BCA's base case is that the S&P 500 could reach 9,200 — a 30% gain from current levels — before the cycle turns. That would represent a significant further rally from already elevated valuations, but it is not implausible given the momentum in AI adoption and the earnings growth it is generating. The firm notes that the 1999 melt-up was not irrational in the sense that the internet really did transform the economy. The mistake was not believing in the technology; it was paying prices that assumed the transformation would happen faster and more profitably than it actually did.
The Bear Case
The bear case is more nuanced than a simple bubble narrative. The most sophisticated skeptics of the current AI trade are not arguing that AI is a fraud or that the technology will fail to deliver on its promises. They are arguing that the economic value created by AI will be distributed differently than current market prices imply — that the productivity gains will accrue to users and to the economy broadly rather than to the companies building AI infrastructure, that the competitive dynamics of the AI market will compress margins, and that the $587 billion in annual capex being committed to AI infrastructure will produce returns that are positive but not nearly sufficient to justify current valuations.

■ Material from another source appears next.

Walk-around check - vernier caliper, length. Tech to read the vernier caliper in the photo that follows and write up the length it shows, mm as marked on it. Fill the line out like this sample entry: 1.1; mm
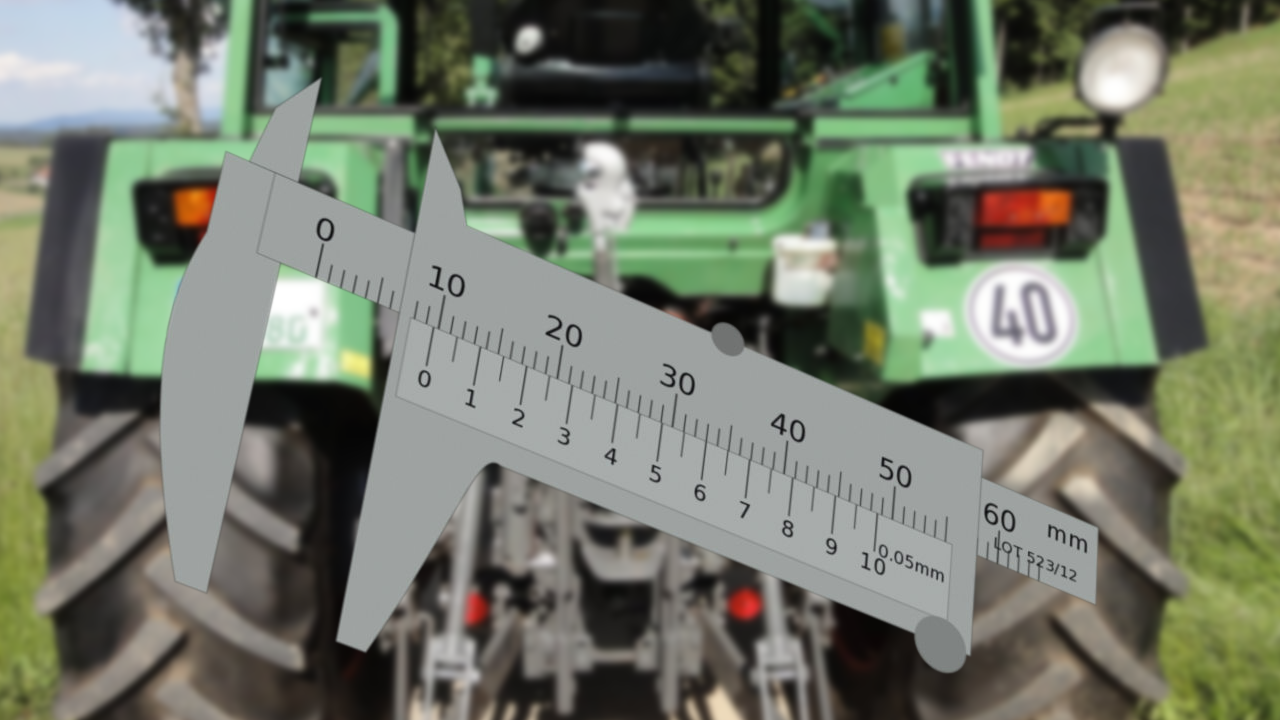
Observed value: 9.6; mm
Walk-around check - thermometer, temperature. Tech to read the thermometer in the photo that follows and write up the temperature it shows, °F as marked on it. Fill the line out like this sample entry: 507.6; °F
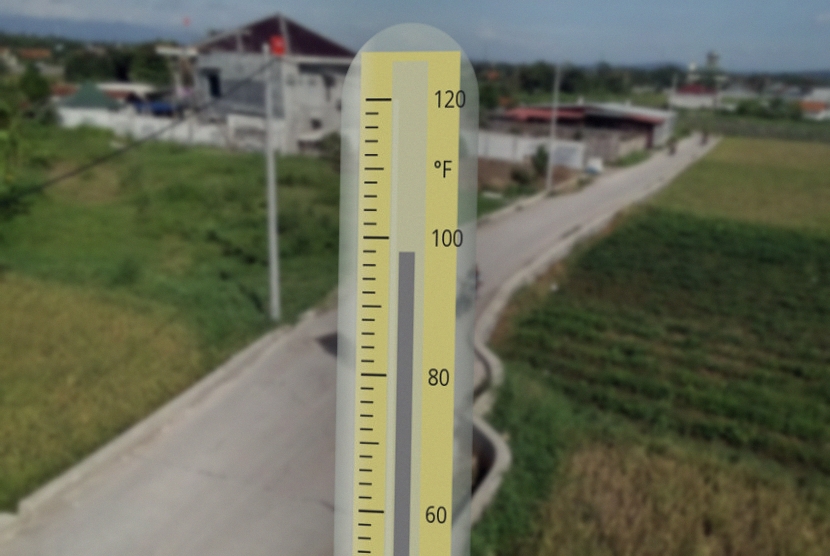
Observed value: 98; °F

This is, in essence, the same argument that was made about the internet in 2000 — and it turned out to be correct in the medium term, even as it was wrong in the long term. The internet did transform the economy, but most of the companies that built the infrastructure for that transformation went bankrupt. The value accrued to the companies that used the infrastructure — Amazon, Google, Facebook — not to the companies that built it. The question for AI investors is whether the same dynamic will play out, and if so, which companies are the Amazons and Googles of the AI era rather than the Pets.coms and Webvans.
BCA's advice to investors is not to get out of the AI trade, but to be clear-eyed about what phase of the cycle they are in. Late-cycle rallies can be the most profitable phase of a bull market — but they are also the phase in which the risk-reward ratio deteriorates most rapidly. The investors who made the most money in 1999 were the ones who rode the melt-up with discipline and got out before the crash. The investors who lost the most were the ones who convinced themselves that the rules of financial gravity had been permanently suspended. The four indicators BCA is watching suggest that the AI trade is not yet at the point of maximum danger — but it is closer to that point than it was six months ago.